あれは社会人になって何年目のことだったか?

時期的には学生達が夏休みに入っている頃だった。


いつも通りに最寄りのバス停で降りて、家へと向かっている時のことだ。

自分が曲がる角に建っている家の2階の窓を覆う厚手のレースらしきカーテンに人影が映っているのが見えた。
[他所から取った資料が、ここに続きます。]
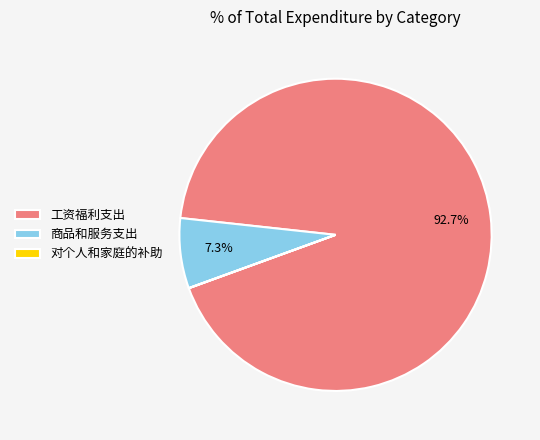

Which slice is the largest?

工资福利支出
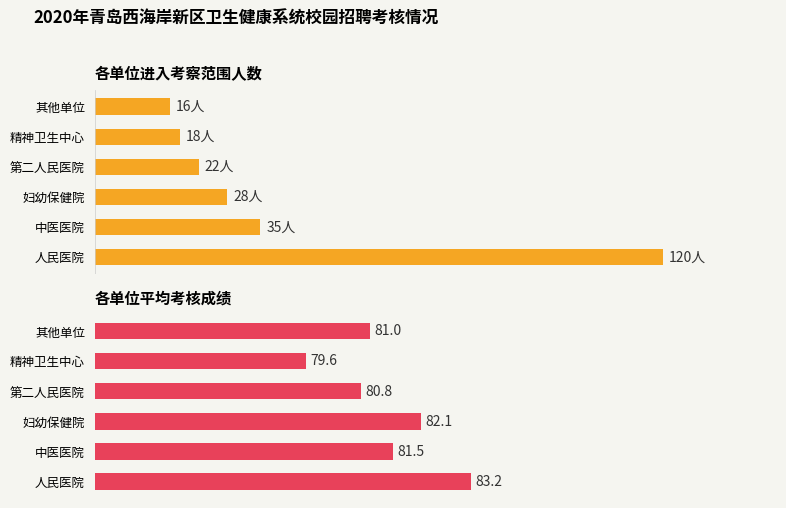

What is the difference between the highest and lowest values at 3?

58.8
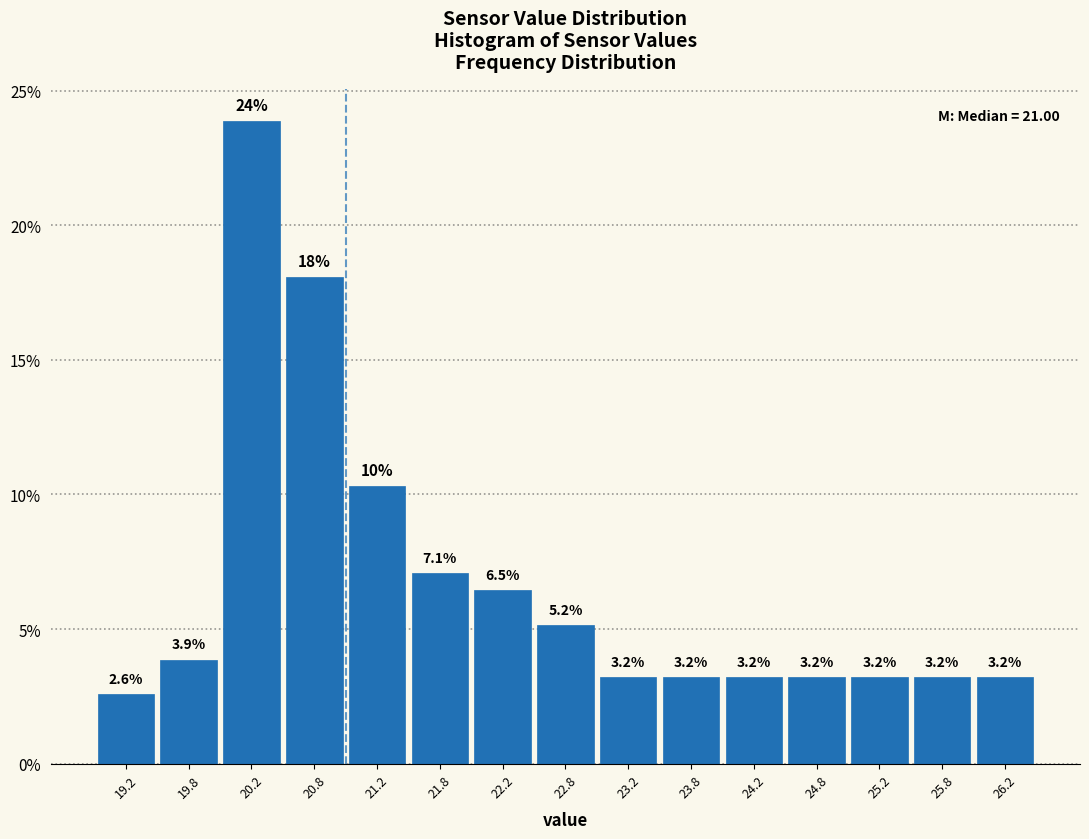

Over which range of the x-axis is the bar tallest?

20.0 to 20.5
窓際にいて床に座っているのであろう上半身の人影と、追い掛けっこをしているかのように動き回っている2人の子供らしい小さな影だ。

子供の影は時折大きくなったり小さくなったりしているので、光源から離れたり近付いたりしているのだろう。

ということは、部屋の灯りだけではなく別の灯りも点けているのかも知れない。


と言うか、あの家にあの年頃の子供がいただろうか?

まあ、付き合いのない家なので、詳しい家族構成なんて分かる訳もないから、実際は知らんけど。

あ……子供は夏休みだから、遊びに来てるというのも考えられるか。


しかし、さすが子供。ほとんど休みなく動き回っている。

教育実習で小学校に行っていた時も、昼休みに体育館で走り回る子供の体力に驚いたっけ。


にしても、あれだけ走り回って危なくないのか?

この辺は建売住宅の団地だから、どこの家も間取りは似たような感じで、2階のあの部屋ならそんなに広くはないはずだが……



そう思った時だ。


影が映っていたカーテンが揺れた。

よく見ると、窓が少し開いている。

そこから吹き込んだ風でカーテンが揺れたのだろう。



なのに、その部屋からはなんの音も声も聞こえない。

子供の声も、走り回る音も、何も。

今も影は動いているというのに。


辺りは静かなままなのだ。

虫の声さえ聞こえない。


すぐに窓から目を逸らし、その家から逃げるように角を曲がって足早に家に帰った。



結局、アレが何だったのかは分からない。


確かめようとは思わなかった。

だから、あの部屋の光景が本当にあった事なのかも分からない。

自分は何を見たのか?何かを見たのか?

全てが疑わしく思える。


本当にあの部屋に誰かがいたのか?

本当にあの部屋に灯りが点いていたのか?

もしかしたら子供が声を出さず、音も立てずに走り回っていたのかもしれないし、そうではなかったのかもしれない。



ただ、その時の自分は、影絵のようなあの光景をそれ以上は見たくないと思った……それだけは確かだ。